And those conservative lawyers aren’t waiting for McCutcheon to be decided before they tee up their next assault — this time on rules against corporations contributing to candidates.
Last week, Indiana attorney Jim Bopp Jr., on behalf of the Iowa Right to Life Committee, asked the U.S. Supreme Court to review Iowa’s ban on political contributions by corporations. Bopp says Iowa’s rules, which allow labor unions to give but prohibit corporations from donating to candidates, violates the Fourteenth Amendment’s equal protection guarantee, along with the right to free speech.
“There’s a really important fairness issue here,” Bopp said in an interview. “Targeting corporations and permitting unions betrays a real partisan agenda, and if we’re going to have these kinds of laws, they’re going to have to, in my view, treat corporations and unions similarly.”
This isn’t Bopp’s first attempt to overturn a ban on corporate contributions. In 2003, Bopp argued before the Supreme Court that North Carolina Right to Life’s right to free speech was infringed by the Federal Election Campaign Act. The Court ruled against Bopp, in a 7-2 opinion authored by Justice David Souter which held that prohibiting direct contributions from nonprofit corporations was consistent with the First Amendment.
(Bopp was the original attorney arguing on behalf of Citizens United, though former Solicitor General Ted Olson and attorney Floyd Abrams argued the case before the Supreme Court.)
Bopp said he thinks the focus on the equal protection element of the case will make it more attractive to the Supreme Court. The court’s decision in Citizens United, Bopp said in a statement, means “there is no justification for banning corporate political contributions because corporations may not be treated differently from other entities. And this is doubly true where Iowa allows labor union contributions, but not corporate contributions.”
The fight to overturn bans on corporate contributions is an uphill battle. Bopp has already lost the argument in U.S. District Court and the 8th Circuit Court of Appeals. But the Colorado Supreme Court ruled in 2010 that the equal protection clause barred the state from permitting union contributions but not corporate contributions. The split decisions, Bopp said, creates a need for the Supreme Court to weigh in.

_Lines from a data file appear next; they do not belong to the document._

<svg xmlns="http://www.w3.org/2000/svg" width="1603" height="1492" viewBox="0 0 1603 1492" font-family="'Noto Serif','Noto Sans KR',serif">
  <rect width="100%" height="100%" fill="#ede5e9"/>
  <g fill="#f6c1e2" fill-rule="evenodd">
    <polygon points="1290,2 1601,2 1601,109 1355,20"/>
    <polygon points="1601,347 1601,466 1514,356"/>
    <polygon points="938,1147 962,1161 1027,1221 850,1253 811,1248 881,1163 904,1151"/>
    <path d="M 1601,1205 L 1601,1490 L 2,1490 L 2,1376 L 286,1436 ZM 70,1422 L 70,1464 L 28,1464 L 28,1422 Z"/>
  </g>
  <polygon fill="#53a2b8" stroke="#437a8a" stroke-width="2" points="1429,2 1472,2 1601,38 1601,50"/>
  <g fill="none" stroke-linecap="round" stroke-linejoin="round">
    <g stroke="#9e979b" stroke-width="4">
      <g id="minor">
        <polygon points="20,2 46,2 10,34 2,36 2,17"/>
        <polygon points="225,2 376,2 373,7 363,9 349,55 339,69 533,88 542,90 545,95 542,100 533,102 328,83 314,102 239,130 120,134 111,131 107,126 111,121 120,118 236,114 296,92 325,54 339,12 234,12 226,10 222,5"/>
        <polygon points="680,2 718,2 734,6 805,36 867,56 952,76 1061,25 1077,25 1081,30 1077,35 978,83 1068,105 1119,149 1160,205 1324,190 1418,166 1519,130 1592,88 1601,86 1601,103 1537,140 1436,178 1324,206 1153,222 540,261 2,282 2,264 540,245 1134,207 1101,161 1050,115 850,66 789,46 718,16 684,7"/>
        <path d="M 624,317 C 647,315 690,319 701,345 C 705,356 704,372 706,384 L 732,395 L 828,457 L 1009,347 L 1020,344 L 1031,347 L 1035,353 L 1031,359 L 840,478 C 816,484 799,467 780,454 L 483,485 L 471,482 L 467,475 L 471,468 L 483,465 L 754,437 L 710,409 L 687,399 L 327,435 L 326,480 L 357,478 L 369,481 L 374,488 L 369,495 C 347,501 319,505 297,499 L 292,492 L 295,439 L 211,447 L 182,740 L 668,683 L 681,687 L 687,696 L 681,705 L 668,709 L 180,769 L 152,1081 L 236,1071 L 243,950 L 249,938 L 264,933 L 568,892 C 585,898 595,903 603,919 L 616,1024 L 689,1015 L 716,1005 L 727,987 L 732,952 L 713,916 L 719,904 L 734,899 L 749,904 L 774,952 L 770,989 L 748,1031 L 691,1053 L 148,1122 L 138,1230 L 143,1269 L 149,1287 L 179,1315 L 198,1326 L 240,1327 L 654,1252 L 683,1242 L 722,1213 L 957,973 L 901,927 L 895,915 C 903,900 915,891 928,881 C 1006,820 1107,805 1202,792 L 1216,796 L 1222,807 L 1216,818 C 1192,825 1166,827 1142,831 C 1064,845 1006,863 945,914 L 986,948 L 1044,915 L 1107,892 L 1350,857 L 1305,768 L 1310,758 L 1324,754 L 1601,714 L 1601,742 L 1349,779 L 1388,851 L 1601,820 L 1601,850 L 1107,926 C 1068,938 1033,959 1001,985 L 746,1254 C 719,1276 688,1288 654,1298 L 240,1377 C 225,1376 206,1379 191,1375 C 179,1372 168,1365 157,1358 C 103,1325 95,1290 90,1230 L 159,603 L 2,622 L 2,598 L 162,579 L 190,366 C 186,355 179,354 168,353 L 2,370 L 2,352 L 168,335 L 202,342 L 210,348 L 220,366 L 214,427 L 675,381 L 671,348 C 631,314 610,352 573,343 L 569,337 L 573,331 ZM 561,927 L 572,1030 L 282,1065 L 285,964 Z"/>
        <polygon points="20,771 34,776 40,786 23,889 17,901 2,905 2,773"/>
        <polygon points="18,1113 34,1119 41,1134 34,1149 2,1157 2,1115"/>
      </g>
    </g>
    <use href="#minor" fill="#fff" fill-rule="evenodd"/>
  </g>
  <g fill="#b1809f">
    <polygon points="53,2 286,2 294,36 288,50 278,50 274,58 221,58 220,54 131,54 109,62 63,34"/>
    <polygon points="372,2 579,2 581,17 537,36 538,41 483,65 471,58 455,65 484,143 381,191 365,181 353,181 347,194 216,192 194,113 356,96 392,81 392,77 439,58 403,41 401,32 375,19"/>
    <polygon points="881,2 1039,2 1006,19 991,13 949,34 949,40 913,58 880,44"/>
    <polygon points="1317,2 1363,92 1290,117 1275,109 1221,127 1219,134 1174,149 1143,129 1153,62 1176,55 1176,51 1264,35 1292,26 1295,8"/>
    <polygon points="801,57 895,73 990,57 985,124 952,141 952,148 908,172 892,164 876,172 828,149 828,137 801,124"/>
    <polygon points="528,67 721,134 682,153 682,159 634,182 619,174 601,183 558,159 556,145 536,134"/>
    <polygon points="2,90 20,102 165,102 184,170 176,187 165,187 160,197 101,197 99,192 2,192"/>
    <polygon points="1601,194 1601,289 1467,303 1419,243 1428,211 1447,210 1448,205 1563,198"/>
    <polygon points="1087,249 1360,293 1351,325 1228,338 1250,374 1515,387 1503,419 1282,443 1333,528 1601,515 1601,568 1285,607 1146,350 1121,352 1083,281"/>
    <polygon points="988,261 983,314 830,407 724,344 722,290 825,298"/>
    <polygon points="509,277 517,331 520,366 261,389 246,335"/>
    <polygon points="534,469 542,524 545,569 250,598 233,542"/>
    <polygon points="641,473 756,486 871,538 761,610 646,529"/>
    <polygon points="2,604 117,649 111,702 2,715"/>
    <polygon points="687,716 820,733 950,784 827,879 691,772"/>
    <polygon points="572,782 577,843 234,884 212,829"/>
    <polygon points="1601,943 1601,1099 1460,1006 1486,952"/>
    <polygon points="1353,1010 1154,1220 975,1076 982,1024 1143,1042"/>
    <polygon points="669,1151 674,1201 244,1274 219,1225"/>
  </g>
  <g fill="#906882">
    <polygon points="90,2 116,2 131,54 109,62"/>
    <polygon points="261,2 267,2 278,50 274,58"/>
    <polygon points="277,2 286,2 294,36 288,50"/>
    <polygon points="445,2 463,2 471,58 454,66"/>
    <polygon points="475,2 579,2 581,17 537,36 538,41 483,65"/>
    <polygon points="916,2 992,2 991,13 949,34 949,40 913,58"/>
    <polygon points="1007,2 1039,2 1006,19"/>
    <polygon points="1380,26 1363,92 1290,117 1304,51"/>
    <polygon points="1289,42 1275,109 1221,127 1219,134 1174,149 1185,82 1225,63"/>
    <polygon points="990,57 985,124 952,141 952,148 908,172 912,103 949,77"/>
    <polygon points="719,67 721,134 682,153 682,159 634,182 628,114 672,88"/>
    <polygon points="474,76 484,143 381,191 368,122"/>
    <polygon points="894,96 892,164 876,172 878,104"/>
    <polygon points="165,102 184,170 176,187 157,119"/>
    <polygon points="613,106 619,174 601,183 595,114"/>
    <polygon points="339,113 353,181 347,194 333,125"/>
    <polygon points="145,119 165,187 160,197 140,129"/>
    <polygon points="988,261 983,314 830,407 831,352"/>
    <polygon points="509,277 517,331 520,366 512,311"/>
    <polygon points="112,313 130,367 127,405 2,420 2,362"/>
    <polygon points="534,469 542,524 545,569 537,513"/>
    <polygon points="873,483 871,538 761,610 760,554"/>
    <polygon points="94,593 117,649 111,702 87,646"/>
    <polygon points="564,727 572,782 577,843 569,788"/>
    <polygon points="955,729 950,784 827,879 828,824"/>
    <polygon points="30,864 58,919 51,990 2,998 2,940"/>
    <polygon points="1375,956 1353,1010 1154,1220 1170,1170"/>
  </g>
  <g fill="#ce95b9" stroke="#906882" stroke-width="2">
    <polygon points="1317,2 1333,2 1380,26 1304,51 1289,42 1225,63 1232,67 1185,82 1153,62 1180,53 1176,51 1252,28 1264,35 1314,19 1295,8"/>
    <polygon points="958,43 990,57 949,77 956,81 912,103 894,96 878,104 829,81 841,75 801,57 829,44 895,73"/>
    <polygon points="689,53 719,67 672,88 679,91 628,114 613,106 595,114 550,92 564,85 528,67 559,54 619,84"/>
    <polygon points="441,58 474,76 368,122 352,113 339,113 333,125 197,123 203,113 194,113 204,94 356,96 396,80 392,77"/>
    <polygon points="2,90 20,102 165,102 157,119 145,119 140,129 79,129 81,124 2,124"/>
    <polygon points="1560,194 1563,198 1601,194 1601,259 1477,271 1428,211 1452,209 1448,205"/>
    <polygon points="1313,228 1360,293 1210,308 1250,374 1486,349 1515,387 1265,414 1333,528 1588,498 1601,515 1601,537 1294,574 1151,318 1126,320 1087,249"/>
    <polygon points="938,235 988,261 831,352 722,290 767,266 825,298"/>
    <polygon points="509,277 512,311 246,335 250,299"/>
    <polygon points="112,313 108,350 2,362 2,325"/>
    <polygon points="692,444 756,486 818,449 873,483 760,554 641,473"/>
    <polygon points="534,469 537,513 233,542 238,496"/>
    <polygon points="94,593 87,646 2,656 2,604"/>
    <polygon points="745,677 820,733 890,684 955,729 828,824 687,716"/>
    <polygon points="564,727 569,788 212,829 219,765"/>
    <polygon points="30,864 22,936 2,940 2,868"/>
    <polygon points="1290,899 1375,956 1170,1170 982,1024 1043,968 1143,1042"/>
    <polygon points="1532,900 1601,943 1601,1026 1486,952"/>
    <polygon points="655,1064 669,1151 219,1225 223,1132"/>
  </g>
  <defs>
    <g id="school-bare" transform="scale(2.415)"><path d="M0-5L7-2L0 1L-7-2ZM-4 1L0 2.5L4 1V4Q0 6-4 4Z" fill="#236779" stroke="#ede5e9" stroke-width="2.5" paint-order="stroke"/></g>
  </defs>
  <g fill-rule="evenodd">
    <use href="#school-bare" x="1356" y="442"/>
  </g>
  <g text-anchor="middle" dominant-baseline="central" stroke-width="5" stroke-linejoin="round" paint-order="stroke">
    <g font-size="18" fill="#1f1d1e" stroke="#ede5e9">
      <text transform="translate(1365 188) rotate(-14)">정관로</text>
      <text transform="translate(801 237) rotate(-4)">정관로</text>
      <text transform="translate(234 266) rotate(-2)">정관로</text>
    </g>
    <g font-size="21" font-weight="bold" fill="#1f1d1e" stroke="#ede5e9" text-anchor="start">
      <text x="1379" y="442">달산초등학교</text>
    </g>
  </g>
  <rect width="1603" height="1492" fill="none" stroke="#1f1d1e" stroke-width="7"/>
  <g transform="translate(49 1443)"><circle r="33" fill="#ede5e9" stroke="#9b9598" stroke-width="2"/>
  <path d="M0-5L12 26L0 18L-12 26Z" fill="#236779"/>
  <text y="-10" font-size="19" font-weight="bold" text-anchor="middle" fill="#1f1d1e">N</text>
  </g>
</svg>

The case applies to state bans on corporate spending, not the federal ban. Most states prohibit corporations from directly contributing to candidates. But if the Supreme Court sides with Bopp, those state limits, and perhaps even federal limits, could be next to fall.
The odds of Iowa’s ban on corporate contributions are long. But with limits on outside spending gone, and limits on aggregate contributions under assault, it is the logical next step in the decade-long conservative attempt to loosen campaign finance restrictions.